Under all of it is ~/.sanctum/continuity/ — a printed, secret-free kit in the fire-safe: a Letter of Instruction (whose Section 4 is the data-recovery procedure), a family one-pager, a service-restart cheatsheet, blank ICE medical cards, and a wartime doctrine. Every credential is a pointer (a 1Password item name, a keychain service name), never a value. The one secret-bearing document, the dead-man cancel card, is paper-only and gitignored — never quoted, photographed, or committed.

The wartime doctrine codifies the rails the whole campaign obeys (Council ruling, 2026-06-19): there is no automated wipe, and if one were ever built it must require two hands, a cooldown to abort, default to safe on uncertainty, and never fire on ambiguity.

Dormant by design — what arms each piece

Section titled “Dormant by design — what arms each piece”

Most pieces ship inert. The gate is always a credential or a flag only Bert should set, so nothing acts until he says so.

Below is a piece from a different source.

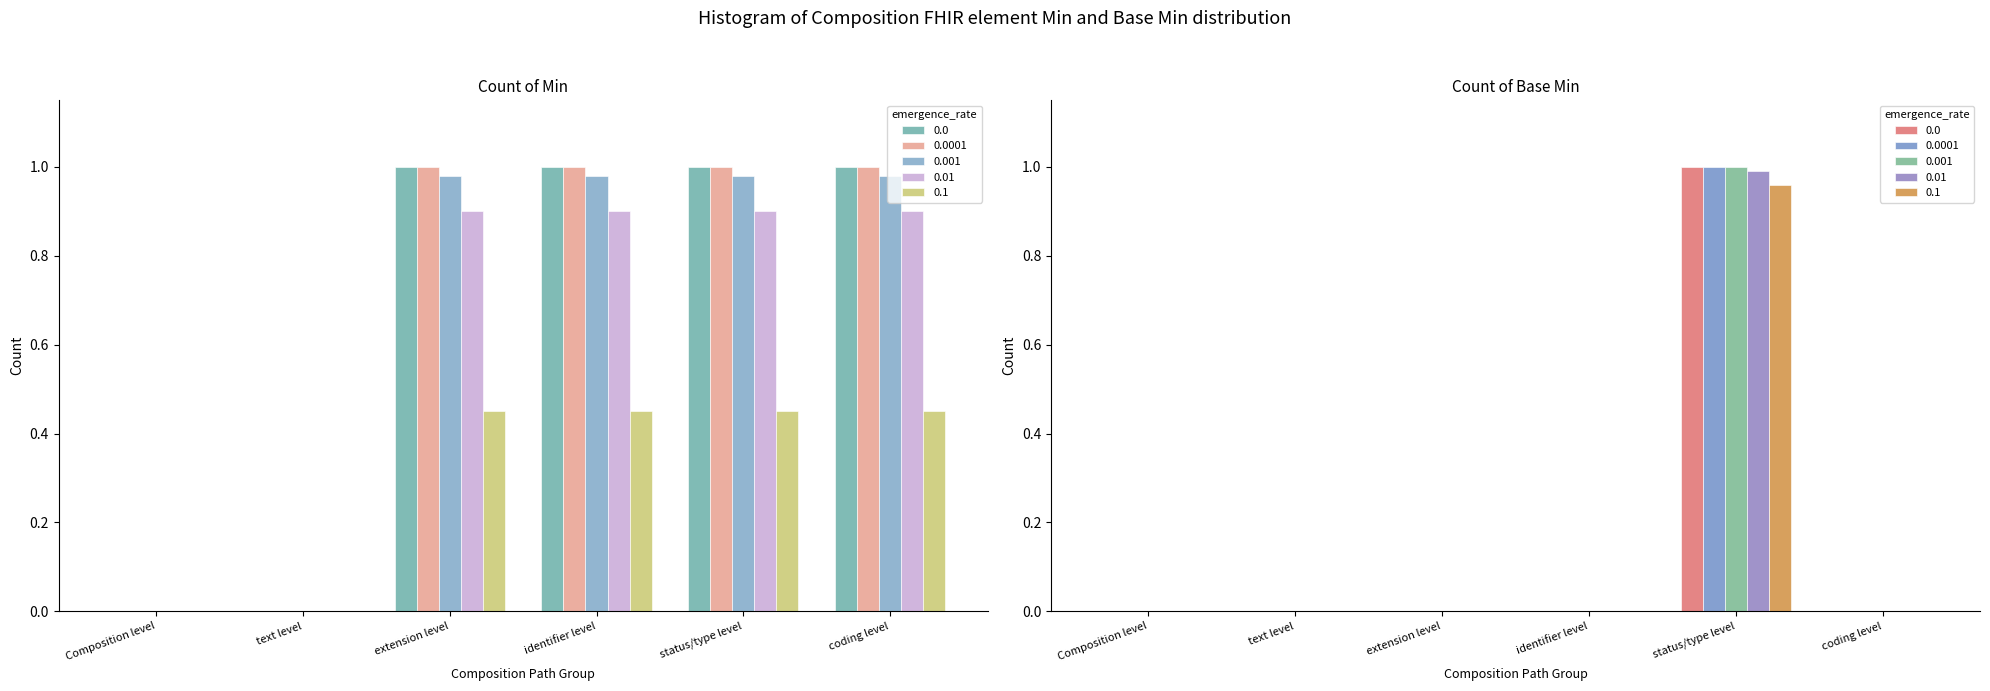

Which series changed the most between extension level and identifier level?

Min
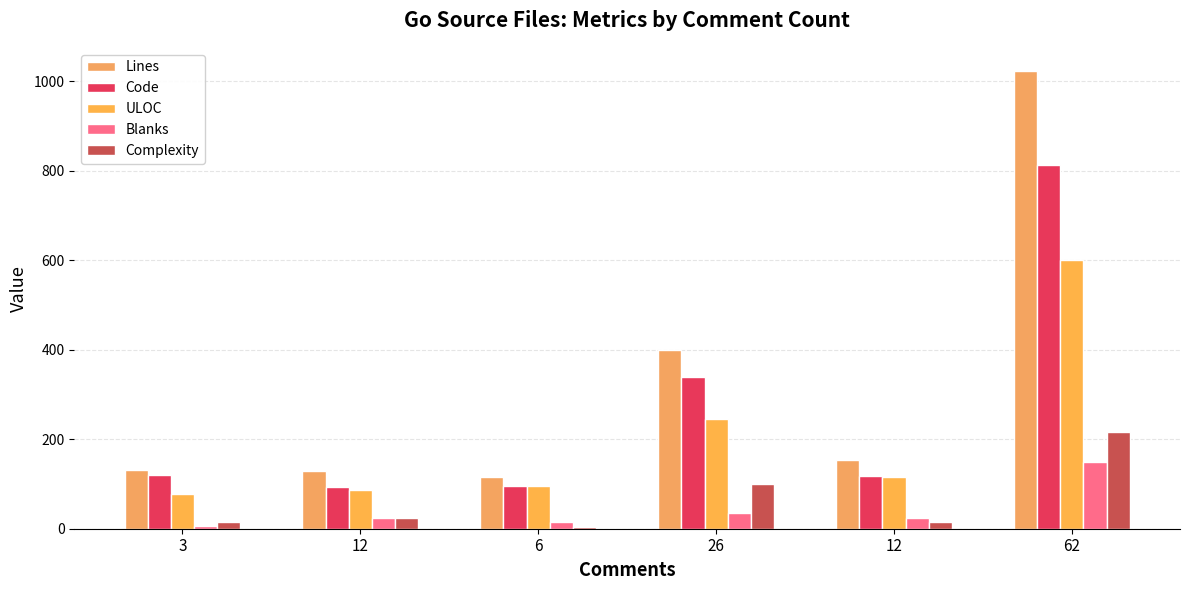

Which series has the largest total across all categories?

Lines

PieceDormant stateWhat arms it
sanctum-powerno EcoFlow keys → UNKNOWN, silentecoflow-{access-key,secret-key,sn} in ~/.sanctum/secrets/
sanctum-power haltlogs the plan, never haltsPOWER_ARMED in {1,true,yes}
sanctum-wan-sentinellogs disarmed:page-onlySANCTUM_WAN_AUTO_OFFLINE in {1,true,yes} + sanctum-offline present
sanctum-r2-breakglasslogs “DORMANT”, exits 0R2 creds in keychain via sanctum-r2-mint
sanctum-cold-archivedry-run onlyCOLD_ARCHIVE_DEST on a mounted, writable drive
continuity kit[FILL-IN] placeholdersBert hand-fills the paper templates

The honest version: the haus is ready to be made ready. The reflexes are built, exercised by zero-network self-test fixtures, and wired to Force Flow (http://127.0.0.1:4077/notify) — but most ship disarmed, and several stay dormant until Bert provisions a credential or a drive only he should hold. That is the doctrine, not a gap: a reflex you cannot trust to fail safe is worse than none, and family contact stays human-gated by council non-negotiable.

What changed is the floor. Before this campaign every one of those failure modes was silent; now each has a sense, a sentinel, and a printed page in a fire-safe that survives even the loss of the box holding everything else.